For someone who supposedly read a lot of sci-fi I don't know that he actually read them.
It also has interplanetary coal trade. (predating the netflix cut of Rebel Moon by decades), which considering the tech levels of interplanetary trade, and the energy density of coal is quite silly, and def not to be taken literally. (This is a little bit important as it shows how much the space civilization(s) in the Foundation series are not really constrained by real life resource constraints, a thing which would be a problem if you were to take the series literally and were to say create a city on Mars intending to reboot civilization)
you'd almost think Foundation was The Decline and Fall of the Roman Empire In Spaaaace or something
I read The Moon is a Harsh Mistress and the conceit of Earth sending convicts and political prisoners to the Moon to grow wheat underground never made much sense to me. I believe Charles Stross got into a good-natured slapfight with Ian McDonald over the latter’s use of helium mining in the Luna series but that sounds more likely to me than fucking wheat.
https://gerikson.com/blog/books/read/Twice-on-a-Harsh-Moon.html
Everybody knows the real resource on the moon is whales.. I don't think I have read The Moon is a Harsh Mistress this century yet, so I should give it a reread.
I'd say it's essential Heinlein. Whether you believe Heinlein is essential is another matter :D
Due to the discourse around helldivers, warhammer and the movie I reread starships troopers, and it was interesting how much worse the experience was when I was older.
@gerikson @techtakes The thing about Lunar 3He mining is … it presupposes you can build aneutronic fusion reactors (a 3rd generation fusion reactor: not simple!). But if you can fuse 3He, you're almost certainly able to run a P + 11B reactor (which is also an aneutronic reaction), and hydrogen and boron are readily available on Earth. Thereby removing the entire incentive to strip-mine the moon at vast expense.
TLDR: Lunar 3He is a non-working economic justification for space colonization.
Point taken. I still think the Luna series is great!
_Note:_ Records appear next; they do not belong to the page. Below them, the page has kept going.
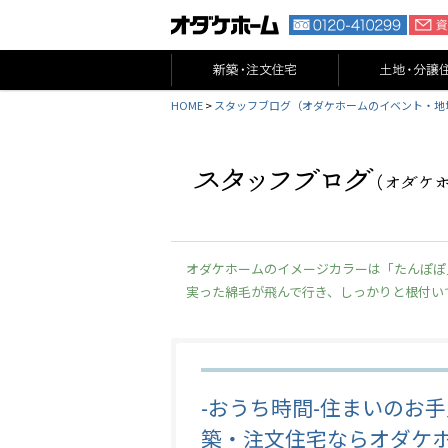
HOME
>
スタッフブログ（オダケホームのイベント・地
オダケホームのイメージカラーは「たんぽぽ
実った綿毛が飛んで行き、しっかりと根付い
-おうち時間-住まいのお手
築・注文住宅ならオダケ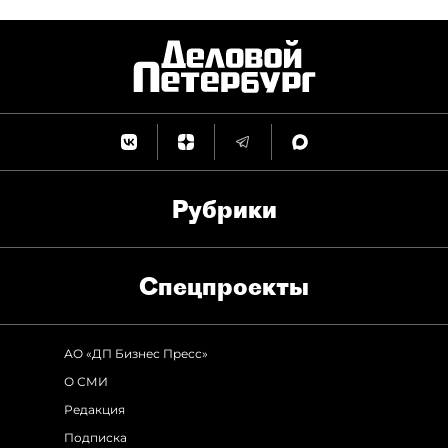
Рубрики
Спец­проекты
АО «ДП Бизнес Пресс»
О СМИ
Редакция
Подписка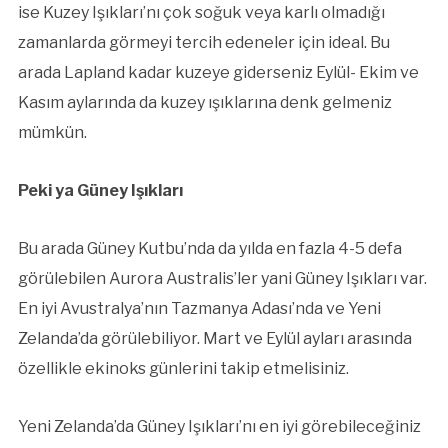
ise Kuzey Işıkları’nı çok soğuk veya karlı olmadığı
zamanlarda görmeyi tercih edeneler için ideal. Bu
arada Lapland kadar kuzeye giderseniz Eylül- Ekim ve
Kasım aylarında da kuzey ışıklarına denk gelmeniz
mümkün.
Peki ya Güney Işıkları
Bu arada Güney Kutbu’nda da yılda en fazla 4-5 defa
görülebilen Aurora Australis’ler yani Güney Işıkları var.
En iyi Avustralya’nın Tazmanya Adası’nda ve Yeni
Zelanda’da görülebiliyor. Mart ve Eylül ayları arasında
özellikle ekinoks günlerini takip etmelisiniz.
Yeni Zelanda’da Güney Işıkları’nı en iyi görebileceğiniz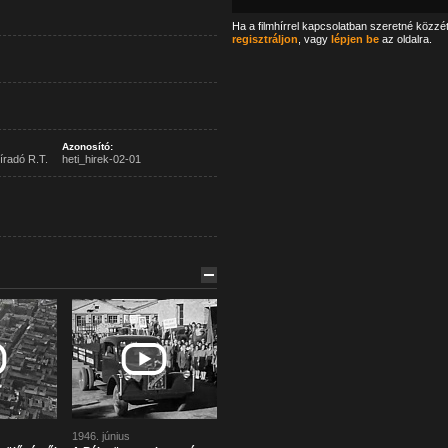
Ha a filmhírrel kapcsolatban szeretné közzé
regisztráljon
, vagy
lépjen be
az oldalra.
Azonosító:
íradó R.T.
heti_hirek-02-01
1946. június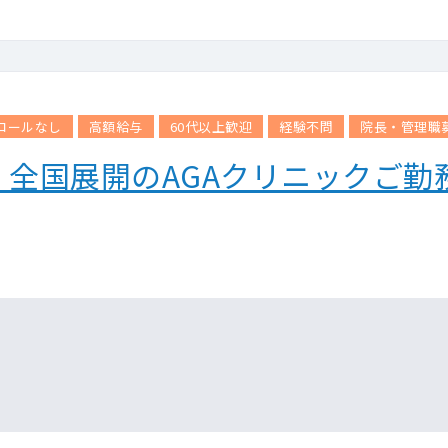
務も相談可能です。 ※別途月20万円の支給あり。
に就任しますが経営面などは本部のサポートあり、診療に集中してい
支給あり。
シフト調整の都合により、系列の別クリニックでのご勤務振替をご相
コールなし
高額給与
60代以上歓迎
経験不問
院長・管理職
全国展開のAGAクリニックご勤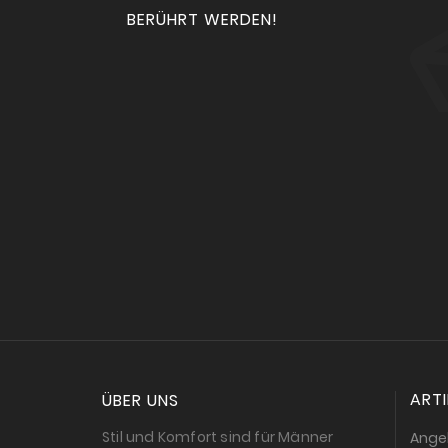
BERÜHRT WERDEN!
ARTI
ÜBER UNS
Stil und Komfort sind für Männer
Ange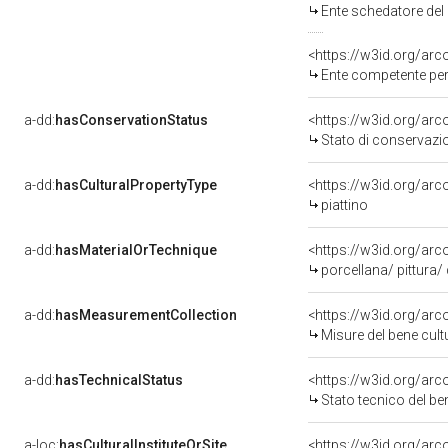
Ente schedatore del
<https://w3id.org/ar
Ente competente per tute
a-dd:
hasConservationStatus
<https://w3id.org/ar
Stato di conservazi
a-dd:
hasCulturalPropertyType
<https://w3id.org/ar
piattino
a-dd:
hasMaterialOrTechnique
<https://w3id.org/arc
porcellana/ pittura/
a-dd:
hasMeasurementCollection
<https://w3id.org/ar
Misure del bene cul
a-dd:
hasTechnicalStatus
<https://w3id.org/ar
Stato tecnico del b
a-loc:
hasCulturalInstituteOrSite
<https://w3id.org/ar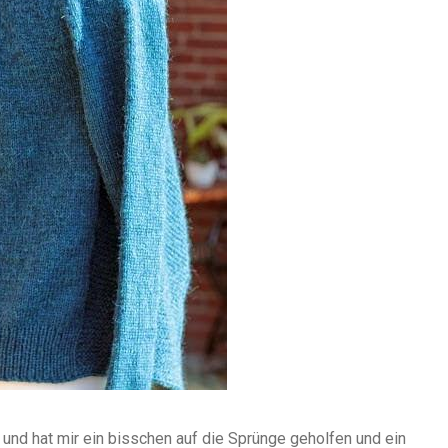
und hat mir ein bisschen auf die Sprünge geholfen und ein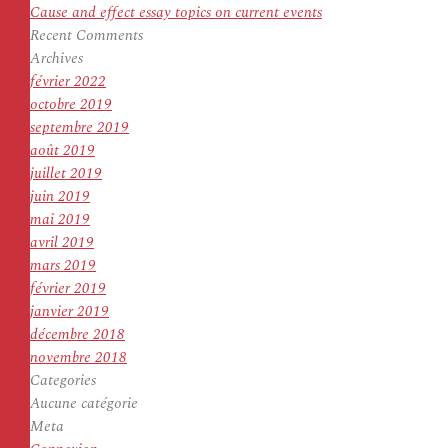
Cause and effect essay topics on current events
Recent Comments
Archives
février 2022
octobre 2019
septembre 2019
août 2019
juillet 2019
juin 2019
mai 2019
avril 2019
mars 2019
février 2019
janvier 2019
décembre 2018
novembre 2018
Categories
Aucune catégorie
Meta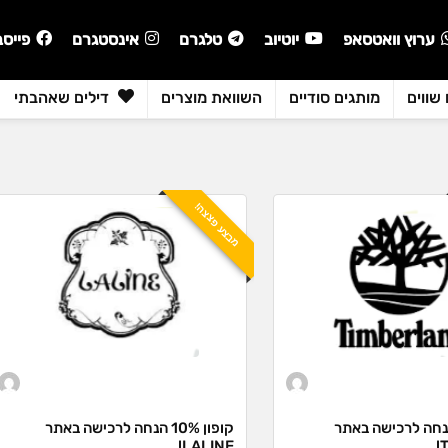
ערוץ וואטסאפ
יוטיוב
טלגרם
אינסטגרם
פייסב
שווים
מותגים סודיים
השוואת מוצרים
דילים שאהבתי
מבצע פצצה!
ון 12% הנחה לרכישה באתר
קופון 10% הנחה לרכישה באתר
LALINE!
T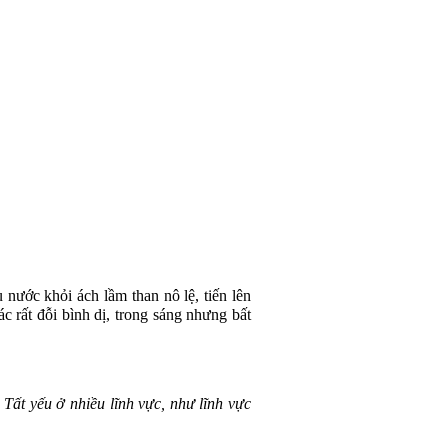
nước khỏi ách lầm than nô lệ, tiến lên
 rất đỗi bình dị, trong sáng nhưng bất
ất yếu ở nhiều lĩnh vực, như lĩnh vực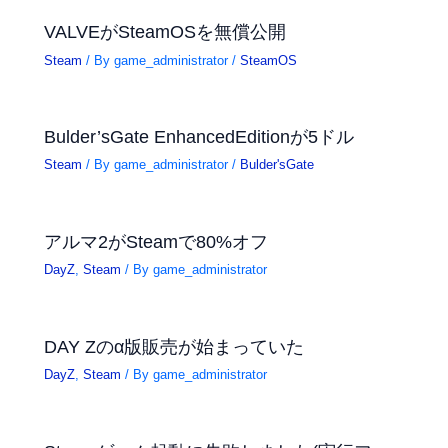
VALVEがSteamOSを無償公開
Steam
/ By
game_administrator
/
SteamOS
Bulder’sGate EnhancedEditionが5ドル
Steam
/ By
game_administrator
/
Bulder'sGate
アルマ2がSteamで80%オフ
DayZ
,
Steam
/ By
game_administrator
DAY Zのα版販売が始まっていた
DayZ
,
Steam
/ By
game_administrator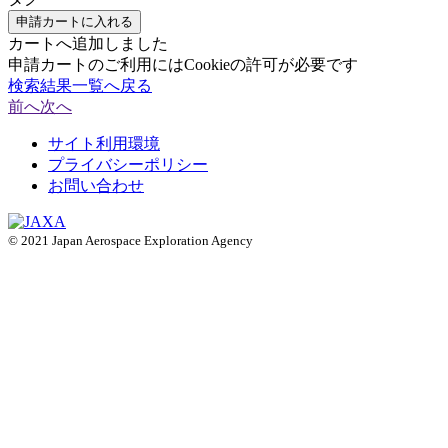
申請カートに入れる
カートへ追加しました
申請カートのご利用にはCookieの許可が必要です
検索結果一覧へ戻る
前へ
次へ
サイト利用環境
プライバシーポリシー
お問い合わせ
© 2021 Japan Aerospace Exploration Agency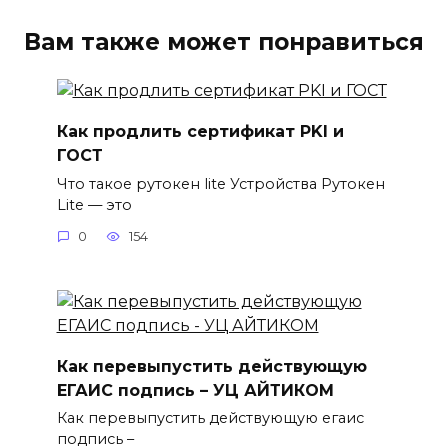
Вам также может понравиться
Как продлить сертификат PKI и
ГОСТ
Что такое рутокен lite Устройства Рутокен
Lite — это
0
154
Как перевыпустить действующую
ЕГАИС подпись – УЦ АЙТИКОМ
Как перевыпустить действующую егаис
подпись –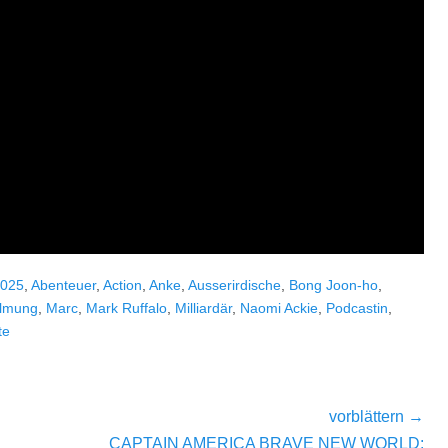
025
,
Abenteuer
,
Action
,
Anke
,
Ausserirdische
,
Bong Joon-ho
,
filmung
,
Marc
,
Mark Ruffalo
,
Milliardär
,
Naomi Ackie
,
Podcastin
,
te
vorblättern →
Nächster
CAPTAIN AMERICA BRAVE NEW WORLD: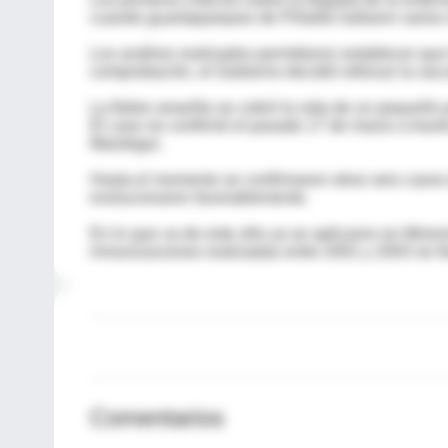
cuando guardaparques de Piñalito hallaron vario
Los análisis realizados permitieron establecer que l
comprobación, el Gobierno decidió reforzar la vac
La fiebre amarilla se cobró la vida de un pequeño 
El caso se confirmó el pasado 17 de marzo a través 
Maiztegui.
Hasta el momento se confirmaron otros seis casos d
evolucionaron favorablemente.
En lo que va de este año ya se aplicaron en Misio
inmunizaciones realizadas entre 2001 y 2003 se 
Comentarios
@gerikson @techtakes Ian is a *very* good writer—but for those books he uncritically adopted the American colonialist ideologues' idea of an good reason for space colonization: and sure, his Lunar colony is a capitalist hellscape, but that's not the point. (The P + 11B aneutronic fusion pathway was already known about at the time.)
/1
@gerikson @techtakes
Anyway, if I was going to go mining 3He in space I'd bear in mind it's in the regolith because it's part of the solar wind and gets trapped there. Is it possible to collect it more cheaply using a really huge solar sail (with station-keeping as a side-purpose) made out of a membrane that traps it directly and can be reprocessed to outgas the stuff? That way you're not grinding up gigatons of fucking rock to extract an incredibly rare volatile.